In sette cantoni stanno scomparendo i giovani. E il Ticino è fra questi

Stiamo invecchiando. E anche molto velocemente. Tutto ciò mette a rischio la sostenibilità dei sistemi previdenziali e aumenta la pressione sui bilanci cantonali.
È uno scenario triste, e in parte inquietante, quello che emerge dalle statistiche federali: la fascia di età dei giovani tende sempre di più a diminuire, mentre aumenta quella degli over 65. Insomma si sta verificando un cambiamento strutturale nella composizione della popolazione che potrebbe avere effetti rilevanti su economia e finanze pubbliche.
Il dibattito politico si concentra spesso sul numero complessivo degli abitanti, come dimostra l’iniziativa dell’UDC che propone di limitare la popolazione a 10 milioni. Tuttavia- fa notare il Tages Anzeiger - per la tenuta del sistema economico risulta più decisivo il rapporto tra persone attive e pensionati, oltre al peso delle generazioni più giovani che costituiranno la futura forza lavoro.

VOCI FORNITE:
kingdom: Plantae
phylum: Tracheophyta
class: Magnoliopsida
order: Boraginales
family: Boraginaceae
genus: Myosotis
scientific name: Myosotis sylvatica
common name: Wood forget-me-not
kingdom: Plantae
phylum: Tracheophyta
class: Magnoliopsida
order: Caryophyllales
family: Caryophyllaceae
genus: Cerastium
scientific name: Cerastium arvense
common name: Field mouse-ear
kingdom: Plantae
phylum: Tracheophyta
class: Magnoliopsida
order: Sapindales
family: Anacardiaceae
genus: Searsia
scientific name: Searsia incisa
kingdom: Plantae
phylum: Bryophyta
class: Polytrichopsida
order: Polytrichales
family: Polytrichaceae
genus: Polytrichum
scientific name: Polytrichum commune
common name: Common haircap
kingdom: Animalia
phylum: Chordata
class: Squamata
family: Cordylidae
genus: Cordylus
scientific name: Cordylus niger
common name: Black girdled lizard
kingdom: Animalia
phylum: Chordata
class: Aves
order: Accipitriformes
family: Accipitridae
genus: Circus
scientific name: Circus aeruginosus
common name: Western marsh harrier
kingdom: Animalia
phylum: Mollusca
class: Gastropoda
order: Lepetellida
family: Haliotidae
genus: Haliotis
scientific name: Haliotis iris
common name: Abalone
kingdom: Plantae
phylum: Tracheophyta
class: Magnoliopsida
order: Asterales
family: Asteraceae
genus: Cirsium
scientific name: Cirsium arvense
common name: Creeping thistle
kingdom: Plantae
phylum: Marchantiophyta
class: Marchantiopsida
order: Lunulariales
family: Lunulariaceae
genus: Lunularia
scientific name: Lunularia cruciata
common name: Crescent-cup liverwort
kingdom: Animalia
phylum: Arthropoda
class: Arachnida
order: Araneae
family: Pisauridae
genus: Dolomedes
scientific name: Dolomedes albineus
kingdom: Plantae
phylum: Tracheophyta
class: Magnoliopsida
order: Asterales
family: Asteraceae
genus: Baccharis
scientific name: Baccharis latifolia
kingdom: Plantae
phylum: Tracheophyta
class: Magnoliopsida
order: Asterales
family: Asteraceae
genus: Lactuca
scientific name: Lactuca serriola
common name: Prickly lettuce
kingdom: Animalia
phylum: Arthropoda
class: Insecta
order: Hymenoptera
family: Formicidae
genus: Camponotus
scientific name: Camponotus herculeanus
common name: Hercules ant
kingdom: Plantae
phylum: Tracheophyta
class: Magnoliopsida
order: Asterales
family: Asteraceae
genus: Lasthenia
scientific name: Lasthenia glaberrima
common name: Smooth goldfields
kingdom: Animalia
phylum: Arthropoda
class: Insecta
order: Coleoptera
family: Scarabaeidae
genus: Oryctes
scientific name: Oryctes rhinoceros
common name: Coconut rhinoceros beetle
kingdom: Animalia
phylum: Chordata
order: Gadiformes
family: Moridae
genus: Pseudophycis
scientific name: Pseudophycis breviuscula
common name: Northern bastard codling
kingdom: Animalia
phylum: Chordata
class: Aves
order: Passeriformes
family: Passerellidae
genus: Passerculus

ESPLORA IL MATERIALE:
**a.** Stabilisci se queste affermazioni concordano con il testo sull'invecchiamento della popolazione nei cantoni: (i) il dibattito politico si concentra spesso sul numero complessivo degli abitanti; (ii) l'iniziativa dell'UDC propone di limitare la popolazione a 12 milioni; (iii) secondo le statistiche federali la fascia degli over 65 diminuisce. Per ciascuna rispondi sì o no e cita le parole del testo che lo decidono.
**b.** Prosegui il testo sull'invecchiamento della popolazione nei cantoni a partire dalla sua ultima frase.
Le voci sono materiale a parte, distinto dal testo di lettura.

RISULTATI ATTESI:
**a.**
(i) Sì: «Il dibattito politico si concentra spesso sul numero complessivo degli abitanti».
(ii) No: «limitare la popolazione a 10 milioni».
(iii) No: «mentre aumenta quella degli over 65».

**b.**
Se questa tendenza sarà confermata, la popolazione sotto i 65 anni smetterà di crescere e inizierà a diminuire entro gli anni 2040. Alcuni segnali sono già visibili: nel 2024 la popolazione sotto i 65 anni è diminuita in sette cantoni: Ticino (di 551 persone), Giura (126), Berna (414), Obvaldo (136), Glarona (111), Soletta (34) e Nidvaldo (32). Si tratta soprattutto di aree rurali, dove da tempo si registra un flusso migratorio verso i centri urbani.
Il fenomeno è in accelerazione: nel 2023 nessun cantone registrava un calo, mentre nel 2024 i casi sono già cinque. Secondo le proiezioni, entro il 2050 la popolazione sotto i 65 anni diminuirà in 12 cantoni nello scenario intermedio e in 21 cantoni su 26 nello scenario più realistico.
Le conseguenze economiche e sociali sono rilevanti. La sostenibilità dell’AVS resta una delle principali criticità, soprattutto dopo l’introduzione della tredicesima rendita, ancora priva di copertura finanziaria chiara. La Confederazione copre già circa un quinto della spesa tramite le imposte.
I cantoni, tuttavia, sono destinati a subire un impatto ancora maggiore, dovendo sostenere la maggior parte dei costi legati a sanità e assistenza. Secondo uno studio federale, le spese cantonali cresceranno a un ritmo doppio rispetto a quelle della Confederazione nei prossimi trent’anni. Inoltre, la riduzione delle entrate fiscali derivanti dai redditi da lavoro, più elevati rispetto alle pensioni, aggraverà la pressione sui bilanci locali.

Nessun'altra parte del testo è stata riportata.